The IRD is, of course, already collecting this kind of information, but currently it has to issue a notice each and every time it wishes to collect information. These notices also expire, meaning they have to be reissued for the IRD to keep collecting info. Now, the Government is proposing a permanent legislative provision to enable it to collect datasets (a package of data relating to a particular business) from payment service providers.
So who are these providers, what will be collected, and most importantly, what will the IRD do with it?

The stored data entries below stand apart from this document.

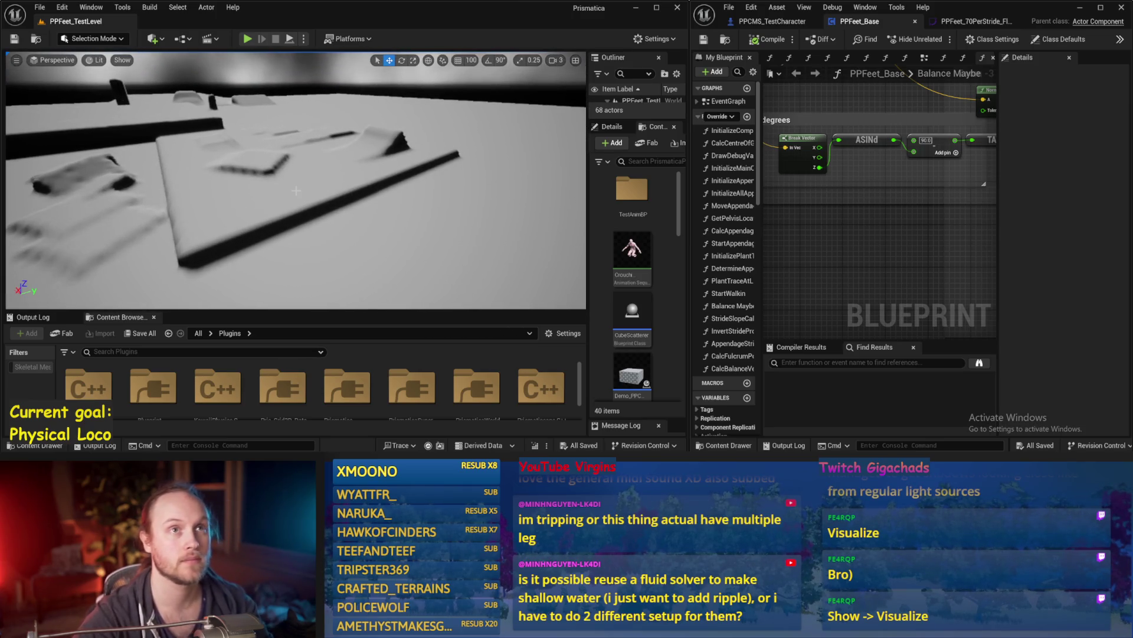
{"action": "scroll", "coordinate": [295, 177], "scroll_direction": "down", "scroll_amount": 2}
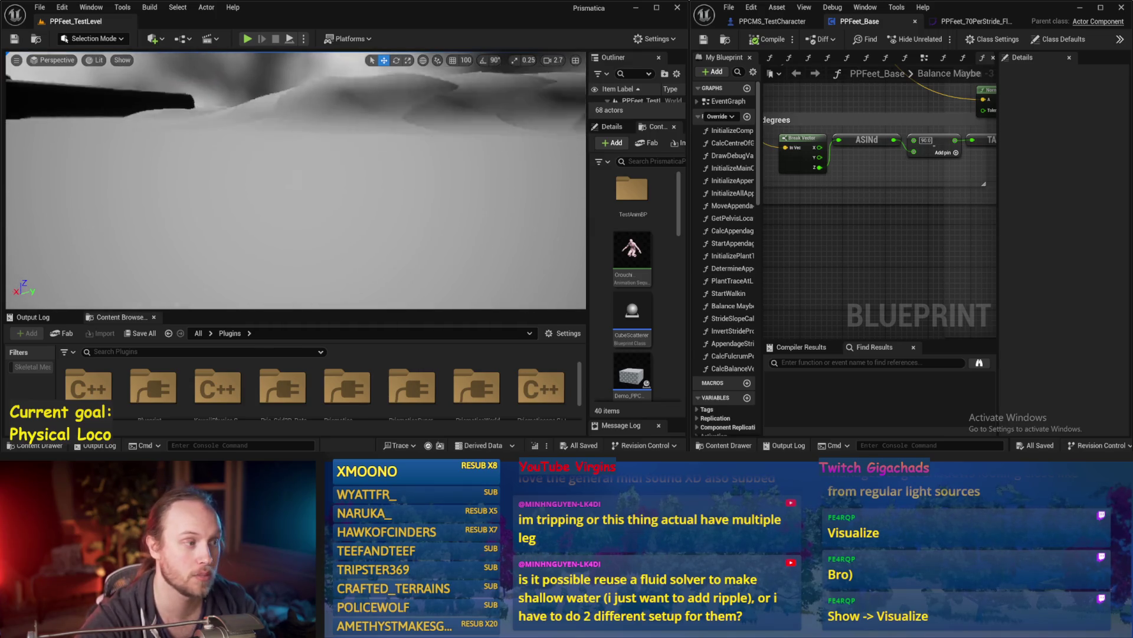
{"action": "scroll", "coordinate": [295, 177], "scroll_direction": "up", "scroll_amount": 5}
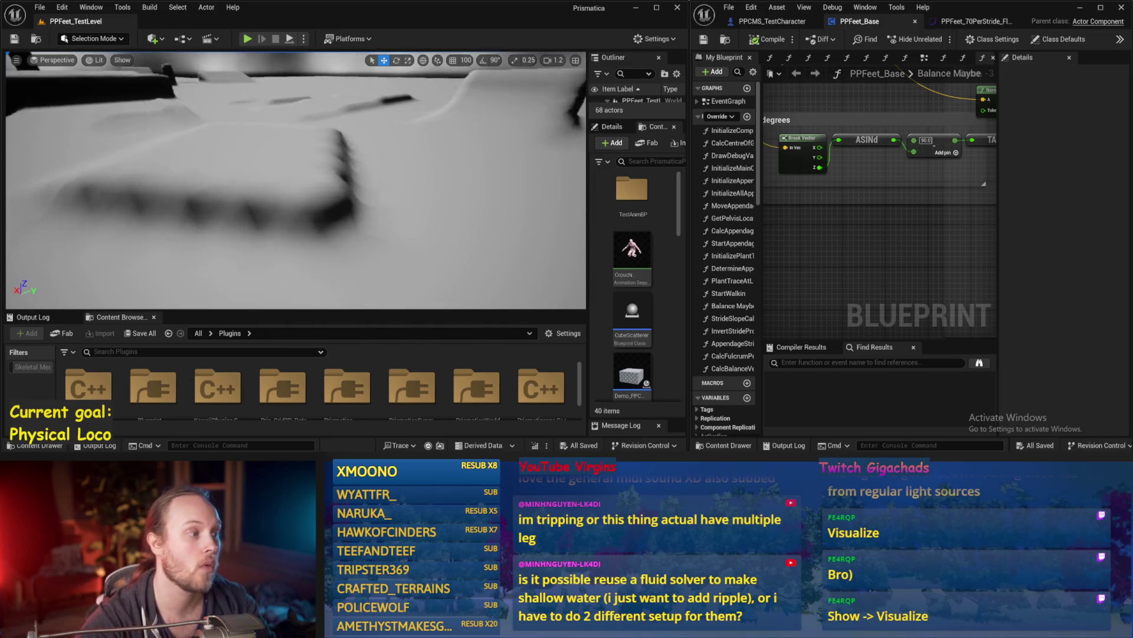
{"action": "scroll", "coordinate": [307, 175], "scroll_direction": "down", "scroll_amount": 3}
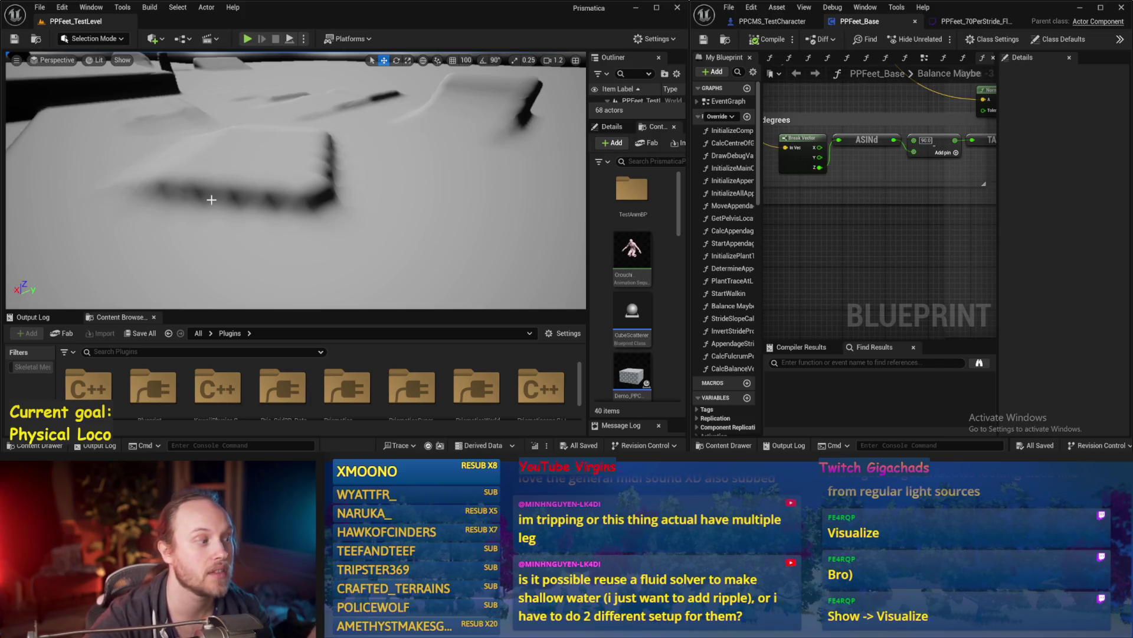
{"action": "left_click_drag", "start_coordinate": [218, 205], "coordinate": [182, 169]}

In answer to the last question, the aim is to ensure that money passing through the till matches what is being reported in tax returns. For example, through this information the IRD expects to be able to “identify merchants who fall outside of expected cash ratios” – in other words, businesses that are reporting less cash income than might be expected. This can then lead to “targeted compliance interventions”.
The information to be collected includes:
- Details of merchants’ transactions reported as aggregate monthly income, including:
- Total number and value of all payments processed
- Total number and value of all debits, credits, cash outs, reversals, and refunds
- Merchant unique identifier given by payment service provider
- Merchant’s identity and contact information (physical and postal address, phone numbers)
- If the merchant is an individual, their date of birth
- Bank account numbers used by the merchant
- Information about payments processed on behalf of the merchant
- Names under which a business operates (legal name, trading name etc.)
- Full name, business address and phone number of contact person dealing with the payment service provider
There are two important exclusions. Because the information is aggregated, no information on individual customer transactions will be collected.
Large merchants are also excluded. Currently a large merchant is defined as one whose value of payments through the payment service provider exceeds $30 million in a financial year, but the discussion paper has flagged that this is subject to review.
At the end of the day though, it’s clear that large businesses are not the target of this measure. Very much in the firing line are the smaller businesses who are using cash transactions to hide their true income. As the IRD collects more and more data, dodging the taxman will become harder and harder.